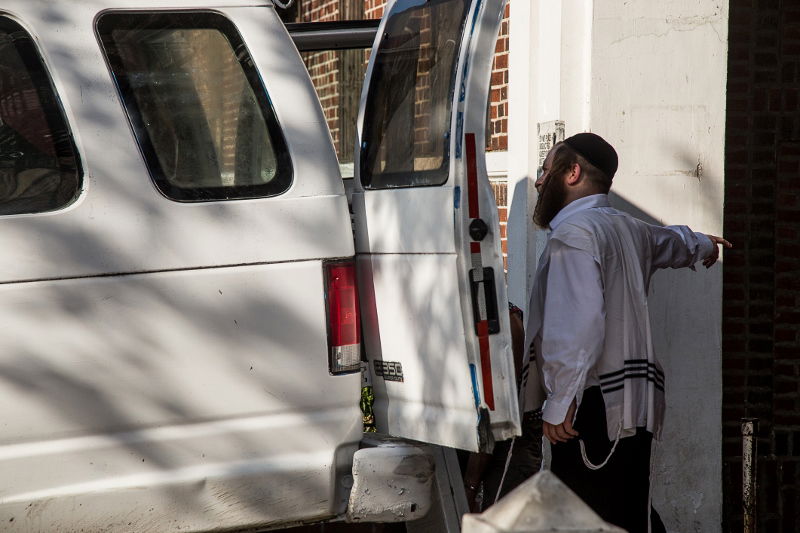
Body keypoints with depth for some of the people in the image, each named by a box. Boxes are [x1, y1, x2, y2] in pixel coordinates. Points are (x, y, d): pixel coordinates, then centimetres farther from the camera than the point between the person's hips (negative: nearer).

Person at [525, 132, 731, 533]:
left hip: (594, 408, -9)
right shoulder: (628, 228, 18)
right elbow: (670, 241, 43)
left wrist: (559, 403, -23)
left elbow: (579, 324, -23)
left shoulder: (573, 234, -11)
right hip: (637, 404, 9)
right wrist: (701, 244, 65)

..........

AIM OF THE TASK:
Once the pictures are removed, repeat all of the data above exactly.

FINISHED TASK:
Body keypoints with depth for some of the people in the image, each named by a box. Boxes are [x1, y1, x2, y2] in pixel coordinates. Points are (x, y, d): pixel coordinates, then centimetres farther from the camera than the point between the person's hips (negative: nearer).

Person at [525, 132, 731, 533]:
left hip: (594, 408, -9)
right shoulder: (628, 228, 18)
right elbow: (670, 241, 43)
left wrist: (559, 403, -23)
left elbow: (579, 324, -23)
left shoulder: (573, 234, -11)
right hip: (637, 404, 9)
right wrist: (701, 244, 65)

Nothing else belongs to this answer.